Mining costs will not be able to be used as expenses.

In addition, if someone were to mine the VDA, which would require a lot of money, the government says that these costs can't be recouped with the money they make because it's a long-term deal. However, depreciation may be able to be claimed against the capital investment in IT systems that were bought for mining VDAs.

In light of this clarification from the government, it is very likely that both crypto exchanges and investors will have to make relevant disclosures, and there will likely be a KYC process as well as transactions in fiat currency linked with PAN and Aadhaar.

VDA transactions can be found by putting in place rules and regulations that require market participants to make and share relevant disclosures with the government. There are a few leaks in the collection of data, but these leaks also happen when dealing with fiat money.
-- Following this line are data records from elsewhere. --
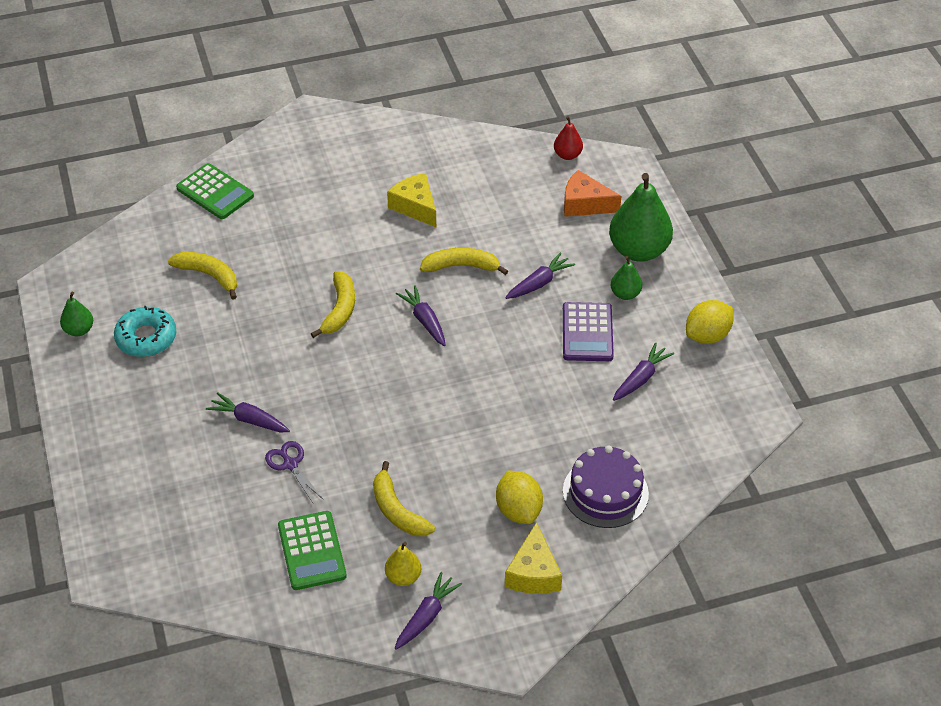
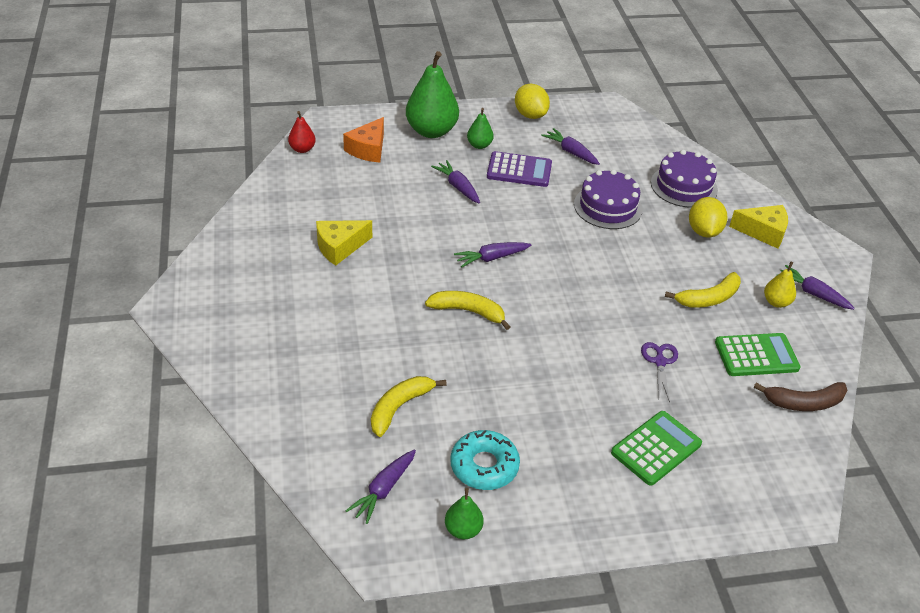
camera: 85 degrees left, 5 degrees down
(215, 192) = (267, 395): green calculator -> green calculator (656, 448)
(246, 590) = (804, 403): none -> brown banana
(249, 419) = (604, 387): purple carrot -> purple carrot (383, 490)
(290, 464) = (660, 362): purple scissors -> purple scissors turned 120 degrees clockwise
(461, 266) = (427, 228): yellow banana -> none
(518, 510) = (703, 231): yellow lemon -> yellow lemon turned 75 degrees counterclockwise
(541, 416) = (608, 207): none -> purple cake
** Information on these pages contains forward-looking statements that involve risks and uncertainties. Markets and instruments profiled on this page are for informational purposes only and should not in any way come across as a recommendation to buy or sell in these assets. You should do your own thorough research before making any investment decisions. All risks, losses and costs associated with investing, including total loss of principal, are your responsibility. The views and opinions expressed in this article are those of the authors and do not necessarily reflect the official policy or position of USA GAG nor its advertisers. The author will not be held responsible for information that is found at the end of links posted on this page.